Gina's parents split up when she was 3. That led her mother, with four older children to care for, to turn to welfare.

The other children have long since grown up and moved out, but Gina still relies on care from her mother, Kathy. It is a 24-hour-a-day job.

Kathy dresses Gina. Cooks her meals. Gives her medication. She provides her paper and pencils to write with and puzzles to do. She keeps handy DVDs of Gina's favorite television show, "The Jeffersons."

"I don't know what life would be like without Gina," Kathy says.

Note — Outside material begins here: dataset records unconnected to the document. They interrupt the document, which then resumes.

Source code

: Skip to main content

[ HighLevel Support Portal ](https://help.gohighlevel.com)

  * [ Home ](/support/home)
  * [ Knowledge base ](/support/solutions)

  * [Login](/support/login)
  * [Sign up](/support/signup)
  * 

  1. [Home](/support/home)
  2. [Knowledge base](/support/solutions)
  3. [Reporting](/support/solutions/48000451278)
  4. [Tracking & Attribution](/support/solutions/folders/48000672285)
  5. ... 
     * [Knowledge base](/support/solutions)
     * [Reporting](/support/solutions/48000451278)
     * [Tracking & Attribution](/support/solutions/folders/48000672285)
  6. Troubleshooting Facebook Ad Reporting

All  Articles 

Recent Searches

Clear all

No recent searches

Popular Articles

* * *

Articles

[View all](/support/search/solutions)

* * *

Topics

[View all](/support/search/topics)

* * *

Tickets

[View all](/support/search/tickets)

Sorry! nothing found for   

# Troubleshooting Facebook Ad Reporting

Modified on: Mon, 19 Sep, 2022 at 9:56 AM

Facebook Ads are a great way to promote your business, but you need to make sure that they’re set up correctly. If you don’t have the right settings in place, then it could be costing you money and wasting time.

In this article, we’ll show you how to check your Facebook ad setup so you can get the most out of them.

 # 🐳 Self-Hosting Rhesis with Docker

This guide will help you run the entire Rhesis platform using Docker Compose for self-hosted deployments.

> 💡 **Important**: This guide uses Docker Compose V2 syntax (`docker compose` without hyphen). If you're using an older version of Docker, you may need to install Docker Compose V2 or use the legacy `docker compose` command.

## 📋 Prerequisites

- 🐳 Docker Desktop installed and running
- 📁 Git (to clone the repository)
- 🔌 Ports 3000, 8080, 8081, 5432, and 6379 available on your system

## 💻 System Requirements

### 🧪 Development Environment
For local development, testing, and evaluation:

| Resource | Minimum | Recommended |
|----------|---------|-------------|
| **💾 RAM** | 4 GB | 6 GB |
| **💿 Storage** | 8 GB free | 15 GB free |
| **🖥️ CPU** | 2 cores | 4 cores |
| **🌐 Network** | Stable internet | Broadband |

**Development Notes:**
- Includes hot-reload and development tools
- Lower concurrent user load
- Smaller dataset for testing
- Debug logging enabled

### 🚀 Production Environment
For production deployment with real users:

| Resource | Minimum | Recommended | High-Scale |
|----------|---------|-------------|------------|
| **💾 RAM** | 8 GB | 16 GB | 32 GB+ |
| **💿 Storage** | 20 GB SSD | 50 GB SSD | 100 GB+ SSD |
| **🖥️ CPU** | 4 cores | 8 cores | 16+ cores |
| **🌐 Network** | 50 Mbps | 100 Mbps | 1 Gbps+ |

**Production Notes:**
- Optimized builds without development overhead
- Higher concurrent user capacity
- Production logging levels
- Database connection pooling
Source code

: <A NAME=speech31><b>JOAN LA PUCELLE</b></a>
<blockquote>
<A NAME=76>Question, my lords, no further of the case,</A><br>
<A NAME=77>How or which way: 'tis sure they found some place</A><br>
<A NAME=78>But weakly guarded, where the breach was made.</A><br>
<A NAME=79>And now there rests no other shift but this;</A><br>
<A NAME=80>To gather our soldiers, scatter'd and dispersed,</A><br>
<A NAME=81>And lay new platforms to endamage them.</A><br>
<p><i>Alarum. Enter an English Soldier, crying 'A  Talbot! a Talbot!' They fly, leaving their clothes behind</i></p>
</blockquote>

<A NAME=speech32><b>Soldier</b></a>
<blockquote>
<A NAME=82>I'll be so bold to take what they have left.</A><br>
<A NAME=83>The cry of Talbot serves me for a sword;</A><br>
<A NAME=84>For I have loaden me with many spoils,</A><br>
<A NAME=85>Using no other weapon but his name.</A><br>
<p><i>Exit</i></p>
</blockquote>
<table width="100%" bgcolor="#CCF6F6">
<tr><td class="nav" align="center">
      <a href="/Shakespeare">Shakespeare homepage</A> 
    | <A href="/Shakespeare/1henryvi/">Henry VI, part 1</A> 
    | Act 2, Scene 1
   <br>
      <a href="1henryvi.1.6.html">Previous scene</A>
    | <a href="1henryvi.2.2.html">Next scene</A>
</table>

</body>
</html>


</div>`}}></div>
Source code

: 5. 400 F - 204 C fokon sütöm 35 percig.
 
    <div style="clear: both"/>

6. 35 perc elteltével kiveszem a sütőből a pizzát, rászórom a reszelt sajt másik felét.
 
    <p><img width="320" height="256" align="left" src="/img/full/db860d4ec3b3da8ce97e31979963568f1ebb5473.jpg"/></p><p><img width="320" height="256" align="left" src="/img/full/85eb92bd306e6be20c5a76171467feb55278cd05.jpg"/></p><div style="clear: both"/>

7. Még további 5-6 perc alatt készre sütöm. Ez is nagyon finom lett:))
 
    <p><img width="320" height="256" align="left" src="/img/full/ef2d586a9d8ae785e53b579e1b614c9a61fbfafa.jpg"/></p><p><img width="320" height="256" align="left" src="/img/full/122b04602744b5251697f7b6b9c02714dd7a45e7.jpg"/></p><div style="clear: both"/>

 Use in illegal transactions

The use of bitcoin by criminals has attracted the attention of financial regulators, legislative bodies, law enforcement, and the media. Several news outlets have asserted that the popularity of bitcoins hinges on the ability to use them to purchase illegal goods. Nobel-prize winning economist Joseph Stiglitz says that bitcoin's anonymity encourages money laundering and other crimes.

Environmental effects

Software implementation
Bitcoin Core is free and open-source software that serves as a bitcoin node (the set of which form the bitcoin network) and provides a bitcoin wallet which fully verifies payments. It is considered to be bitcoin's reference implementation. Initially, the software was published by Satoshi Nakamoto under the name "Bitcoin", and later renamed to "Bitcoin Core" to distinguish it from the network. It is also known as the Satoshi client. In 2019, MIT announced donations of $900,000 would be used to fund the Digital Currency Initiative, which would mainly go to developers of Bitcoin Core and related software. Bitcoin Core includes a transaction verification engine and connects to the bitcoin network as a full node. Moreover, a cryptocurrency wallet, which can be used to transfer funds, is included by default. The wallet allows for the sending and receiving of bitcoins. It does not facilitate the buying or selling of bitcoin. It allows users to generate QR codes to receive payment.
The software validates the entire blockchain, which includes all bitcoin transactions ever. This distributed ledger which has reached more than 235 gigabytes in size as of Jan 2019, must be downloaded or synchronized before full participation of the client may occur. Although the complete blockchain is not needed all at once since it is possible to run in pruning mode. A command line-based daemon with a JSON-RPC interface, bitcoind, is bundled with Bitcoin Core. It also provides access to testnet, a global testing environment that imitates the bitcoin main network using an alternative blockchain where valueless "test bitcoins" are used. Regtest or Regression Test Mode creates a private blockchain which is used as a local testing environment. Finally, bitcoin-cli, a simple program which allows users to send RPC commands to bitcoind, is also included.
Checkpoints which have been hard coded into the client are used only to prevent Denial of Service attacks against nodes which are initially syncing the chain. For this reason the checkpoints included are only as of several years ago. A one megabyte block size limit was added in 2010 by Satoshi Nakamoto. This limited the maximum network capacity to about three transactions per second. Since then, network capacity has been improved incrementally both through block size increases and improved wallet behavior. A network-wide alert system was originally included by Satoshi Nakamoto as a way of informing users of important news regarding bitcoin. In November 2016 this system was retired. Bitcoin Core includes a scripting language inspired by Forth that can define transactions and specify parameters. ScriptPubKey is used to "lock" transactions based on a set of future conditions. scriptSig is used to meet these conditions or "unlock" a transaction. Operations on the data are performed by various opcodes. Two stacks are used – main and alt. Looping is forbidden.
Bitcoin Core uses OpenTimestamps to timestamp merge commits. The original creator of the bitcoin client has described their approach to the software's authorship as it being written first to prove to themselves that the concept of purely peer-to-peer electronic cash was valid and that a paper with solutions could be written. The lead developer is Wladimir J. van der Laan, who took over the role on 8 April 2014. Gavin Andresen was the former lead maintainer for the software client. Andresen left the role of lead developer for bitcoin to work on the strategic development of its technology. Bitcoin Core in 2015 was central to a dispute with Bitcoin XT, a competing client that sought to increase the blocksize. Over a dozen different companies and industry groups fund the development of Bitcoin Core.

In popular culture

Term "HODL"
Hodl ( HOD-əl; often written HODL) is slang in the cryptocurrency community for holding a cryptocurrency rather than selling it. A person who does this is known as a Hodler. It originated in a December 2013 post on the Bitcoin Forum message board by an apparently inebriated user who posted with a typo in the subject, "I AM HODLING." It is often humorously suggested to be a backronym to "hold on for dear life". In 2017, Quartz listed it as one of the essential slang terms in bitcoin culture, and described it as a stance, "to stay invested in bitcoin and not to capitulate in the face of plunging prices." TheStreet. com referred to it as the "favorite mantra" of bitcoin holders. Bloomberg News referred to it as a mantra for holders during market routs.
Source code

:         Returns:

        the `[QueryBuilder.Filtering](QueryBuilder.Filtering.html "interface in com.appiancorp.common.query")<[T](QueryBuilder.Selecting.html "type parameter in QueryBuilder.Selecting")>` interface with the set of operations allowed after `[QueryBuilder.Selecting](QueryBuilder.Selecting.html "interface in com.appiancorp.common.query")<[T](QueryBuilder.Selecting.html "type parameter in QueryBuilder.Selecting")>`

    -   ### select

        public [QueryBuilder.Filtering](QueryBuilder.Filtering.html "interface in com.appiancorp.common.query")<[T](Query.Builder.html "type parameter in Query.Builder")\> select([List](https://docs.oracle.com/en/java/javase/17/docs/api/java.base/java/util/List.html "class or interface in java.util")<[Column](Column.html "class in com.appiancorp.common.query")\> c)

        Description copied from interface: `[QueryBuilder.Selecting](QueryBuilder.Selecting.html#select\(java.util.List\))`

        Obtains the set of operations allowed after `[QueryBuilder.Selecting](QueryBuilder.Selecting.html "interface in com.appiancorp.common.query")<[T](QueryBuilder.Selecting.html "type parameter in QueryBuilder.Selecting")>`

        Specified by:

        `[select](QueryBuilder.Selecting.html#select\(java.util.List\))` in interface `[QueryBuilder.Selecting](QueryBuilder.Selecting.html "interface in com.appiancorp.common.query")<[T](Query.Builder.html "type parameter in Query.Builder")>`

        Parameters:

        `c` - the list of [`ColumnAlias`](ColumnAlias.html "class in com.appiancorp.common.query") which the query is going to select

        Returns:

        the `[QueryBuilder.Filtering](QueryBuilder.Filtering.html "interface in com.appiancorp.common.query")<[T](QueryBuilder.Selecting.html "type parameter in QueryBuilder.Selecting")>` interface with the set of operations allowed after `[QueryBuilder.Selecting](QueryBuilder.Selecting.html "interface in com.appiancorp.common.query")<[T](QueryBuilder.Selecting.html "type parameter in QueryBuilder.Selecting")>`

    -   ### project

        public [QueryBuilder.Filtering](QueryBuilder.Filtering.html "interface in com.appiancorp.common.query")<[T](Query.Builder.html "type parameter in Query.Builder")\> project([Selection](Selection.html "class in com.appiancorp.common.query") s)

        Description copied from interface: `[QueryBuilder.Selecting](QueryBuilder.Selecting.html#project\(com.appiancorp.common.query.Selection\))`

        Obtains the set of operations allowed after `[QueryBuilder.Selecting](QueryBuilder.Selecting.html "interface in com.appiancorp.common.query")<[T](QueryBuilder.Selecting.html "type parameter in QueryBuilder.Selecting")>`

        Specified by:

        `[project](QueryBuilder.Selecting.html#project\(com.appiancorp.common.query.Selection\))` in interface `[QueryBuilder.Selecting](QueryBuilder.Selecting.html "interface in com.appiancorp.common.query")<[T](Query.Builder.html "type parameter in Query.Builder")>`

She doesn't want to know. She acknowledges that providing care for her daughter is difficult, but she dismisses any thoughts of placing Gina in a nursing home.

"I still have plenty of energy. I plan to try to take care of her as long as I can."

Early this year, Kathy thought she might lose Gina, who was hospitalized for several weeks with pancreatitis.

"I lived in fear," Kathy says. "I'd wake up at night thinking about it."

Gina recovered. But the mother and daughter continue their long struggle with epilepsy.

"Seizures are so scary," Kathy says. Neither she nor Gina knows when they will occur, day or night. They sometimes happen daily, sometimes a few weeks apart. Some are so violent that Kathy calls an emergency squad.

Given her medical problems and large size, Gina must often be taken to medical appointments on a stretcher in an ambulance. But the wooden walkway to their single-story home in Miami Township is less than two feet wide, too narrow to accommodate a rolling gurney. The wish is for a wider walkway.

What's more, there are no gutters on the home's back side, and the face board is rotting. The bottom half of a bathroom window has no glass; two other windows are cracked.

The home repairs would mean one less worry for Kathy, who has her hands full as a caregiver.
Gina has not spoken or shown any emotion during our interview. But when mention is made that she has a good mother, a smile spreads across her face.

"I have really never regretted taking care of her for one day, because there is great love," Kathy says. "I've always loved Gina. I sure don't know how I could live without her."